Established and emerging trends in AMD management

Higher doses of aflibercept (8mg) are being evaluated in the Pulsar and Candela trials. It is important to note the higher doses are more concentrated without an increase in volume. The Pulsar study (industry sponsored) showed 8mg dosing was safe and had longer duration of effect, with 79% (n=316) able to maintain 12-weekly treatment intervals and 77% (n=312) 16-weekly intervals⁵. The phase 2 results of Candela have not shown statistically significant anatomical improvements compared to the 2mg dose at week 16, but safety profiles were similar for the two doses⁶.

Brolucizumab (Beovu) is another nAMD treatment and is an antibody fragment targeted against VEGF-A. It is approved by Australia’s Therapeutic Goods Administration and the US Food and Drug Administration, with phase 3 clinical trials showing non-inferiority to aflibercept with reduced injection frequency and better anatomical outcomes (Hawk and Harrier studies)⁷. However, post-hoc studies showed a higher than expected incidence of intraocular inflammation, including cases of severe uveitis and retinal vasculitis, which led to early termination of three further studies. Further real-world data on this will be useful. Currently brolucizumab, faricimab and high-dose aflibercept are all unfunded in New Zealand and are not Medsafe listed.

Other agents to be aware of are ‘biosimilars’. These contain the same therapeutic agent as the original drug but often use a different delivery vehicle, meaning they won’t necessarily have an equivalent therapeutic or side-effect profile. For example, they may have different osmolarity, which would result in different risks of inflammation. These drugs have the potential to be cost-saving if their efficacy and safety is proven. Ziv-aflibercept (Zaltrap), for example, is used by many retinal doctors in New Zealand in cases where Eylea is not funded, as with macular oedema due to vascular occlusions.

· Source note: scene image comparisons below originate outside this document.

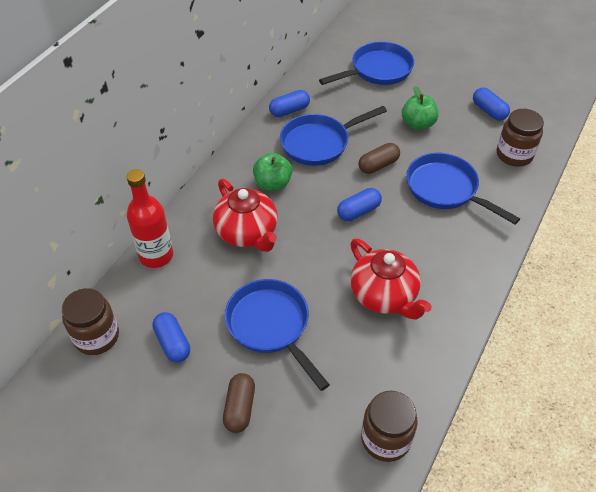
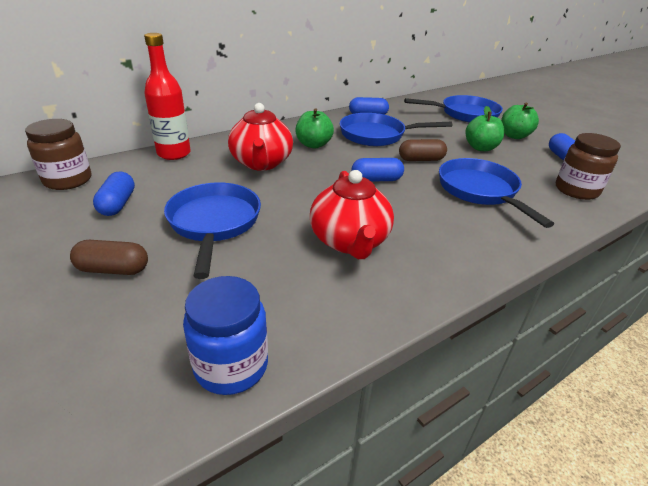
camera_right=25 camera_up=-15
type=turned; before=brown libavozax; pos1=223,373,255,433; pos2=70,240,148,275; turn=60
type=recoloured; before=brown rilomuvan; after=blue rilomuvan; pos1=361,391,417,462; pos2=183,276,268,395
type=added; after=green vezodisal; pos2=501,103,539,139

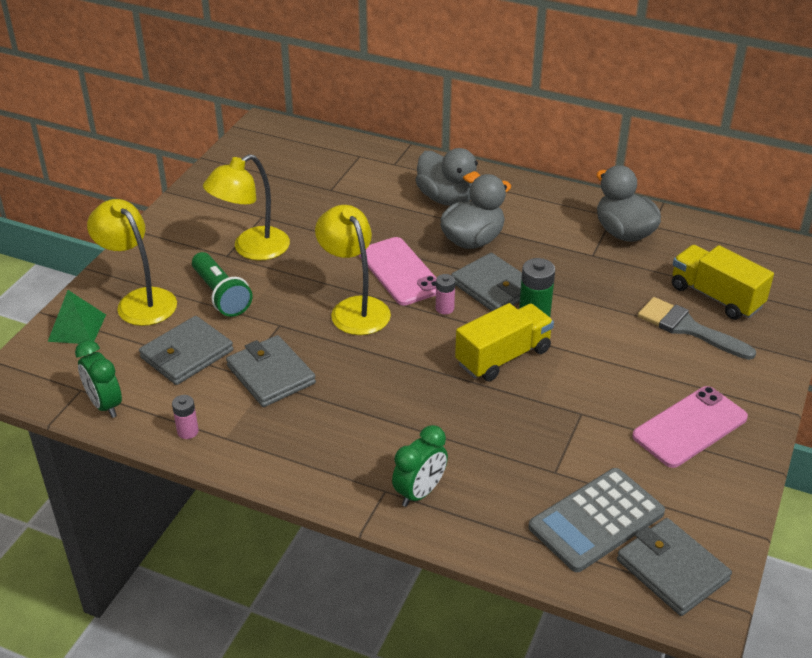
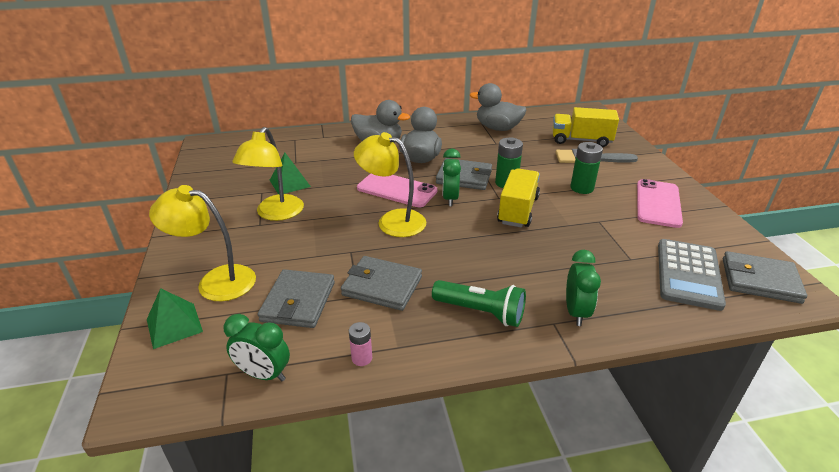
camera_right=-35 camera_up=-5
type=moved; before=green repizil; pos1=192,252,253,317; pos2=432,280,526,327
type=replaced; before=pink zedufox; after=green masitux; pos1=436,274,455,314; pos2=442,149,461,206
type=added; after=green zumefegik; pos2=269,153,311,194
type=added; after=green zedufox; pos2=570,142,603,194

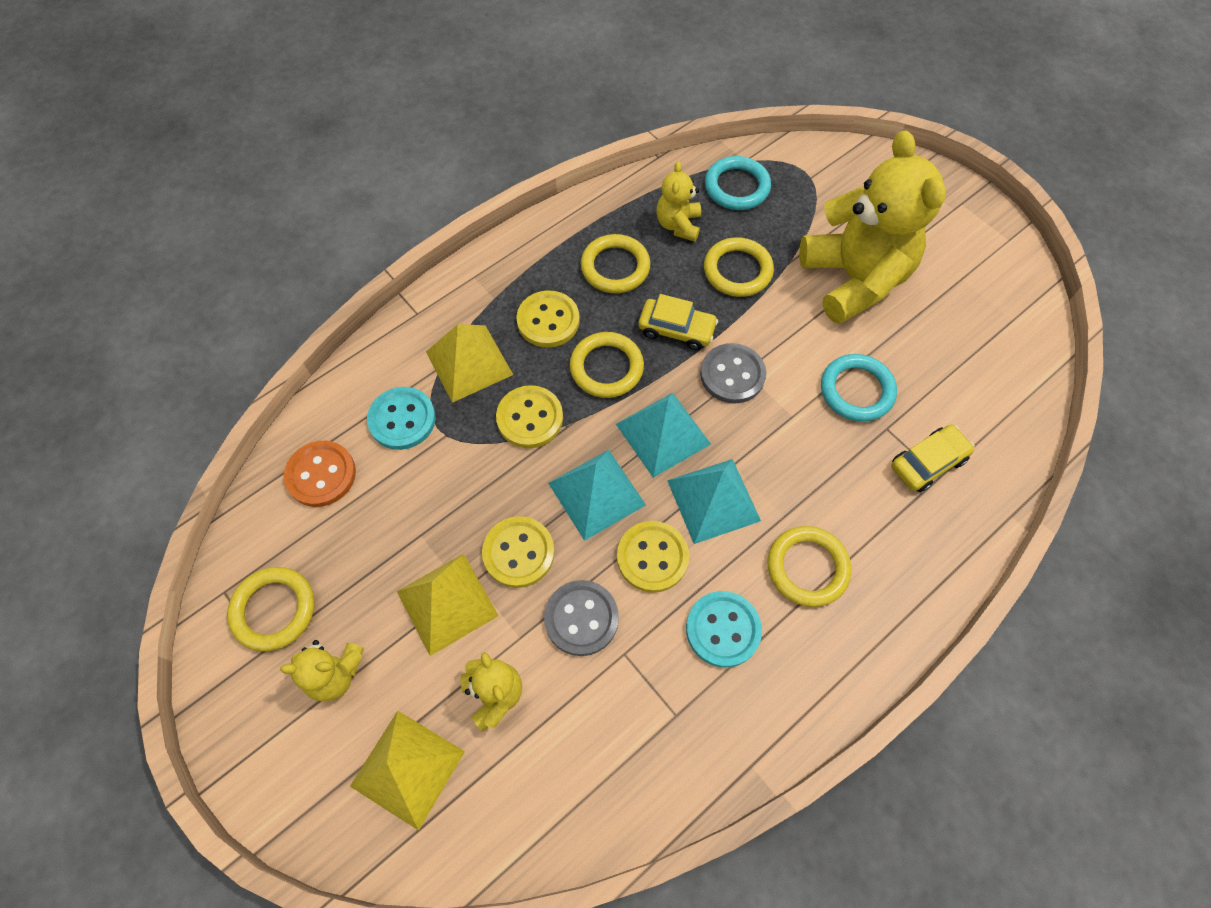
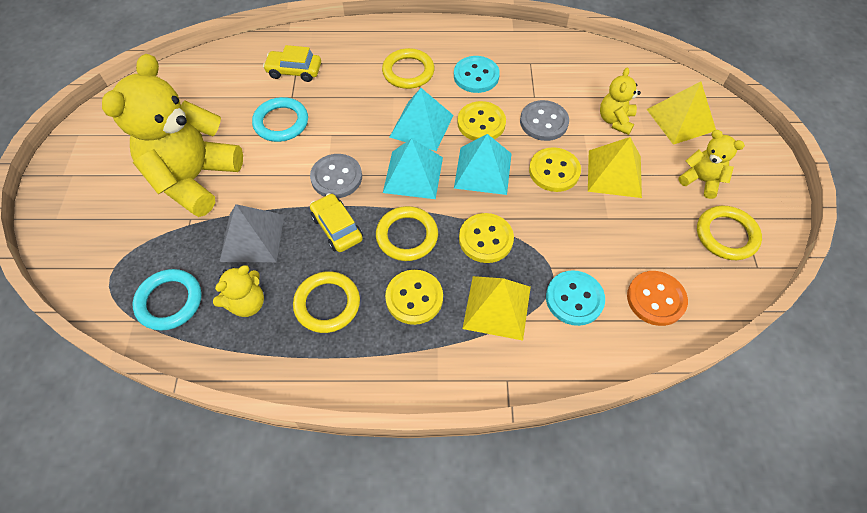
camera_right=-140 camera_up=-5
type=replaced; before=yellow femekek; after=grey zumefegik; pos1=704,237,774,297; pos2=219,204,284,262

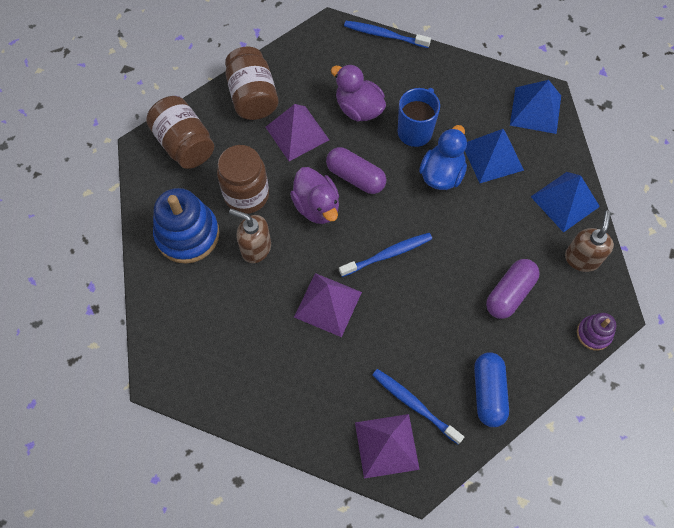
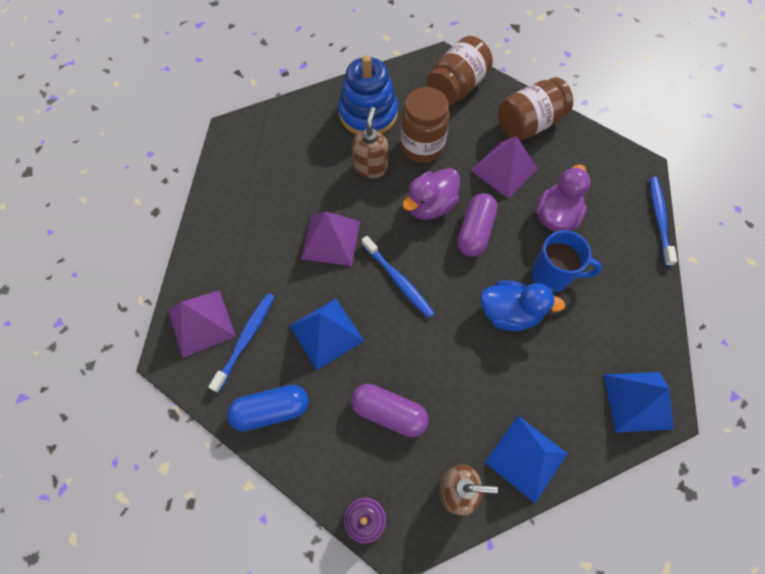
camera_right=75 camera_up=0
type=moved; before=blue zumefegik; pos1=465,129,524,183; pos2=290,298,364,370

There are many other potential targets for nAMD under investigation, including tyrosine kinase inhibitors and gene therapies. These may also have potential for reducing treatment burden. Examples include ADVM-022, an intravitreal injection of codon-optimised cDNA expressing an aflibercept-like protein which has shown promise in pre-clinical models and involves a single injection⁸.

Optimising treatment regimens

Initial clinical trials showed that anti-VEGF treatment led to stability of vision in about 90% of patients, but in the real world the results are poorer and vision can decline over time. The Fight Retinal Blindness! (FRB!) project reported five-year data of 302 patients treated for nAMD and reassuringly found stability of vision in the first affected eyes after five years of treatment (p=0.01). However, half of the patients developed second eye involvement in the study period; these eyes received fewer treatments and did lose a mean of 5.8 letters⁹. The main reason for patients losing vision with time is development of scarring (fibrosis) or atrophy (Fig 1). Atrophy develops in around 40% of patients within five years of nAMD treatment and is not amenable to anti-VEGF treatment¹⁰. In contrast, subretinal fibrosis is a consequence of the neovascular process and anti-VEGF treatment aims to limit or prevent development and expansion with time. Certain subtypes of nAMD, particularly predominantly classic membranes, have higher risk of fibrosis¹¹. Newer agents targeting fibrosis should hold promise.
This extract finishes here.